The Tidal Basin on Washington DC’s National Mall is an iconic landscape connecting some of the country’s most famous memorials — including those to Jefferson, MLK Jr., and FDR. Urbanization, rising tide levels, and the sinking of the area, however, have led to the basin’s gradual deterioration. The waters of the Potomac River flood the Tidal Basin twice daily, making the footpath impracticable, and threatening the famous cherry trees whose roots are constantly flooded.
The 5 Landscape Proposals That Aim to Save the National Mall’s Tidal Basin
Teresa Durkin, executive vice president at the Trust for the National Mall, said, “After 130-some years, we’ve got pathways that are too narrow [which pushes visitors to walk on the grass and] the trees get trampled. The trees get flooded with the brackish water from the flooding. So there’s a myriad of issues and problems here.”
To save the National Mall’s Tidal Basin, the National Trust for Historic Preservation, the Trust for The National Mall, and the National Park Service created the Ideas Lab where visitors can share their experience of visiting the site and express their ideas and concerns for its future. The lab also showcases the vision of five professional landscape architects for the site.
The five architects include DLANDstudio, GNN, Hood Design Studio, James Corner Field Operations, and Reed Hilderbrand. The studios’ detailed proposals to rescue the 19th-century site, including photo and video renderings, are all available on the Ideas Lab.
DLANDstudio’s plan involves creating a land bridge between the Jefferson Memorial and the White House, as well as a jetty off the Lincoln Memorial that will also be home to the Martin Luther King Jr. Memorial. There’ll also be green walls, wetlands, swimmable waters, and an organic berm to avoid floodings. The memorials to Roosevelt and King, as well as the cherry trees, will be moved.
Hood Design Studio’s proposal calls for emphasizing the lost cultural history of the area and incorporating that history into the landscape. According to NPR, Walter Hood wrote in his proposal that his vision for the space includes “replacing the classical design of the romantic and baroque with other stories embedded in the American landscape — and integrates storytelling around Hush Harbors, antebellum places where African American slaves went to practice their religion at Potomac Plantations.”
GGN’s plan presents incremental changes in three phases between now and 2090 that will buy the carers of the site some time to accommodate the sea-level rise. The proposal focuses on environmental changes including creating a flood-plain forest, wind gap meadows, and tidal marshes. Monuments would also be “adapted, protected, or relocated.”
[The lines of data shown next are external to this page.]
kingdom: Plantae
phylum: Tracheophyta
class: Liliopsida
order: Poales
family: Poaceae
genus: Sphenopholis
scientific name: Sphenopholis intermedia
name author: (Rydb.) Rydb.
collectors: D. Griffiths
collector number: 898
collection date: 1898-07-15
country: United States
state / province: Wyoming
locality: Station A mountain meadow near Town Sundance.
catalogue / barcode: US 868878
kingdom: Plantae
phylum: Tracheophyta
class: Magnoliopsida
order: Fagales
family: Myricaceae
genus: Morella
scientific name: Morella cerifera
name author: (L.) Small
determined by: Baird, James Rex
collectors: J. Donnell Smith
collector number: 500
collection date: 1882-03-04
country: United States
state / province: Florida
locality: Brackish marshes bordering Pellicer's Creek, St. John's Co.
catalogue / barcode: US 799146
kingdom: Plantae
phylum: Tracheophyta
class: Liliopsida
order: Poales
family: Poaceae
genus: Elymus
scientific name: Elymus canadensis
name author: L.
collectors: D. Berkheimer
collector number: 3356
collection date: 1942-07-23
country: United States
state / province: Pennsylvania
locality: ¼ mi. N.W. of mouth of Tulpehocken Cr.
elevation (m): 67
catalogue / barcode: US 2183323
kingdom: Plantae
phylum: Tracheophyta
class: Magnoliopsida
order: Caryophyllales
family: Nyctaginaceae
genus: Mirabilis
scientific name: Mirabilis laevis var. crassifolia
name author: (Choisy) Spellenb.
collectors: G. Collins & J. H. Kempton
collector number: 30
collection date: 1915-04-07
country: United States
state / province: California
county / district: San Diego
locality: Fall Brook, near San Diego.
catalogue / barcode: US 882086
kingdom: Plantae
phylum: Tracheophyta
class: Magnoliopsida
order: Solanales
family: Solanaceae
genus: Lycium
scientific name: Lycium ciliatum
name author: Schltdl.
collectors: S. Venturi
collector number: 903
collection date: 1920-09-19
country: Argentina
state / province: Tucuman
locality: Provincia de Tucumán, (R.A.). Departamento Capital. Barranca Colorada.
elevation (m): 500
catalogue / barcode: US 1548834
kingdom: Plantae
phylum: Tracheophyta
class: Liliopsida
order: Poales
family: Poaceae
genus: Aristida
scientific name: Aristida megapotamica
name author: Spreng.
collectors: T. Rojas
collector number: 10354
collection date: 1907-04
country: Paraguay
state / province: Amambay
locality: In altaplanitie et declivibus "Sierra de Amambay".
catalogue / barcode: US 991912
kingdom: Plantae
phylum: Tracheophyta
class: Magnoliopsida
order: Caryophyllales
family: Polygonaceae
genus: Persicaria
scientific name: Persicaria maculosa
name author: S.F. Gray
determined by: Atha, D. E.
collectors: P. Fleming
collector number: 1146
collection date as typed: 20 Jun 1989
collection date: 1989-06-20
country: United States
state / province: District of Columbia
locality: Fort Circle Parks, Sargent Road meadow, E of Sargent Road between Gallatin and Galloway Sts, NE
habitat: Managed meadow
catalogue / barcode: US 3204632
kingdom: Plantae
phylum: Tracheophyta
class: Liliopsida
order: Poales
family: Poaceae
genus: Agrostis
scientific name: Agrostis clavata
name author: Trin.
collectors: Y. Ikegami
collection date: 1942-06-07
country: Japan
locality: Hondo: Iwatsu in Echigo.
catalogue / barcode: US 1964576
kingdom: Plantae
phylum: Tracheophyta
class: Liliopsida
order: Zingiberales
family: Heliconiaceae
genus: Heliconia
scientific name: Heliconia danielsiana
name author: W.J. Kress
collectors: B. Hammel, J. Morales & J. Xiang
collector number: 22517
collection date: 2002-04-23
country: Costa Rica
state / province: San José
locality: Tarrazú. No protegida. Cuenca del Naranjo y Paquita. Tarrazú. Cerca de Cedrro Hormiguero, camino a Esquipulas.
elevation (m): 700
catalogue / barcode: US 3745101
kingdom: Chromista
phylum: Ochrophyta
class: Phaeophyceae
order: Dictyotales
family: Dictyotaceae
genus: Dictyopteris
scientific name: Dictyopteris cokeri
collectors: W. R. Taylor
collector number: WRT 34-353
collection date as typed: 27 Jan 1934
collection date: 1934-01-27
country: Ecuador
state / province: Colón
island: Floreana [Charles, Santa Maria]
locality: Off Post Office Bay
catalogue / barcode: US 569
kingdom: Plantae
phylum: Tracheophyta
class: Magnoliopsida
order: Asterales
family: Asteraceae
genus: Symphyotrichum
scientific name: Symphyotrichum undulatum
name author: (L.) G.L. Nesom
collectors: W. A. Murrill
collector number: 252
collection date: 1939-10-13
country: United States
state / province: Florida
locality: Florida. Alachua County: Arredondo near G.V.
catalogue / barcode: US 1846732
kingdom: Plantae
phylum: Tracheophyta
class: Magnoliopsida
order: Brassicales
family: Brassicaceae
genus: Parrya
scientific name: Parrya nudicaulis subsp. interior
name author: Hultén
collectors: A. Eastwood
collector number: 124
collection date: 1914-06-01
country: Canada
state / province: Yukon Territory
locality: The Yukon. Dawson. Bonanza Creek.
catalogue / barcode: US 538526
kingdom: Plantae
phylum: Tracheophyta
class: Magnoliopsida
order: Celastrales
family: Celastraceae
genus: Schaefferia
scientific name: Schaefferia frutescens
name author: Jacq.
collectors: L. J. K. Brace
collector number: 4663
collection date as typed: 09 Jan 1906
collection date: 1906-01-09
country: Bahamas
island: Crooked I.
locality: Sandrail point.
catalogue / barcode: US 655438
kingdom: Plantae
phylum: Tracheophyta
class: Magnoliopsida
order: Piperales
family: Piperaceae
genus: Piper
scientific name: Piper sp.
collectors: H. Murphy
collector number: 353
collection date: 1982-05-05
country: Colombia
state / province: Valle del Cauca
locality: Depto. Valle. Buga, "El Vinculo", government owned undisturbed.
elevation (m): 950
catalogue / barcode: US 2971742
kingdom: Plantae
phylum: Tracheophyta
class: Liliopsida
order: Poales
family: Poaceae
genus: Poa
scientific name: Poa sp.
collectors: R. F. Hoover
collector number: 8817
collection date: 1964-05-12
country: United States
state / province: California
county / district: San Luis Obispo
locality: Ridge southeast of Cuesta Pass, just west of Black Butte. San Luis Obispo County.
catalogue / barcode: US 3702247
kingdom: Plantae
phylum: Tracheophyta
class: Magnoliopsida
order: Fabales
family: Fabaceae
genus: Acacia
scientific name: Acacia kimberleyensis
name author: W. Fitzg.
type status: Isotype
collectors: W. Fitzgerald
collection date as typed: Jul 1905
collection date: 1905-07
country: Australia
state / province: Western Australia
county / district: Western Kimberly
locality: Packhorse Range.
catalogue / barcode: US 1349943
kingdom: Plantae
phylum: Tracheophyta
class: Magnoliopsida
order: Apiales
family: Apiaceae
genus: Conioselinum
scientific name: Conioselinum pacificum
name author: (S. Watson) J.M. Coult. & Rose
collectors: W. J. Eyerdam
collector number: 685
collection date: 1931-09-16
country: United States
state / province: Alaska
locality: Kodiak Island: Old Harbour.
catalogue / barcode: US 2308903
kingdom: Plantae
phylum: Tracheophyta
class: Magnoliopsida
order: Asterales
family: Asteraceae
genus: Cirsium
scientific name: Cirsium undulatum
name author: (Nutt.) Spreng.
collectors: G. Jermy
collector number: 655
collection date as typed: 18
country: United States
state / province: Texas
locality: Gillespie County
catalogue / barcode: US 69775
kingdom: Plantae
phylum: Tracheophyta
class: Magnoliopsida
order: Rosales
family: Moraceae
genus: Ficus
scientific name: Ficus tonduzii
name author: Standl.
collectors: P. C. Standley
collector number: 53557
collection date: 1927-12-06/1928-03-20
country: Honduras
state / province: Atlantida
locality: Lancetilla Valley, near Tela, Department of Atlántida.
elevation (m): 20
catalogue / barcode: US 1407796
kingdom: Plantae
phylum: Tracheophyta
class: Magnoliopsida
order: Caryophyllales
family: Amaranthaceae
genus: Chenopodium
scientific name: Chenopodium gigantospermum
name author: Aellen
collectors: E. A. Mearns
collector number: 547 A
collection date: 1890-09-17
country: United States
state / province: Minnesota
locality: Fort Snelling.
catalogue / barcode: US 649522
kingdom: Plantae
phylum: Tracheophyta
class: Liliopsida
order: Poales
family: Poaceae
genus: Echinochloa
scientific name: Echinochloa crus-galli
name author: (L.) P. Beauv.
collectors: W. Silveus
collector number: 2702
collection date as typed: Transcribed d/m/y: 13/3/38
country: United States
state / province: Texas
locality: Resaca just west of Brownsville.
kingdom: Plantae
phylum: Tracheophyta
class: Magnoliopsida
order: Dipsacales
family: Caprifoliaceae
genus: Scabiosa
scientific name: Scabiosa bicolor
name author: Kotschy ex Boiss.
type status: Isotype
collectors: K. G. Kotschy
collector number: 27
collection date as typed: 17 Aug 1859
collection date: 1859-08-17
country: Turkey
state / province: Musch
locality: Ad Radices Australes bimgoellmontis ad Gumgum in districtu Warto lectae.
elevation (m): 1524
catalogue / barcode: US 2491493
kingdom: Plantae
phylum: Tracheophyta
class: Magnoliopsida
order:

James Corner is looking at a proposal that would effectively let nature take its course and allow the inevitable flooding to take place. The plan calls for an elevated circular walk where visitors can view monuments that will eventually be destroyed. In his presentation, Corner wrote, “The monuments in this scenario will gracefully age and decay, melancholia prevails, sitting as entropic ruins, a natural time where daily flooding is absorbed as part of nature’s cycle.”
Reed Hildebrand’s approach is to build upon the diverse experiences and cultural moments the Tidal Basin represents. The plan is to make the space equally a commemorative landscape, recreational parkland, an ecologically vibrant living system. The cherry trees would be moved upland, a pedestrian bridge would be built, gathering areas of open lawns would be created for visitors to take in the site, and several circuit walks would guide visitors throughout the area.
The initiative is not considered a design competition but rather a creative collaboration, out of which a sustainable solution will hopefully emerge.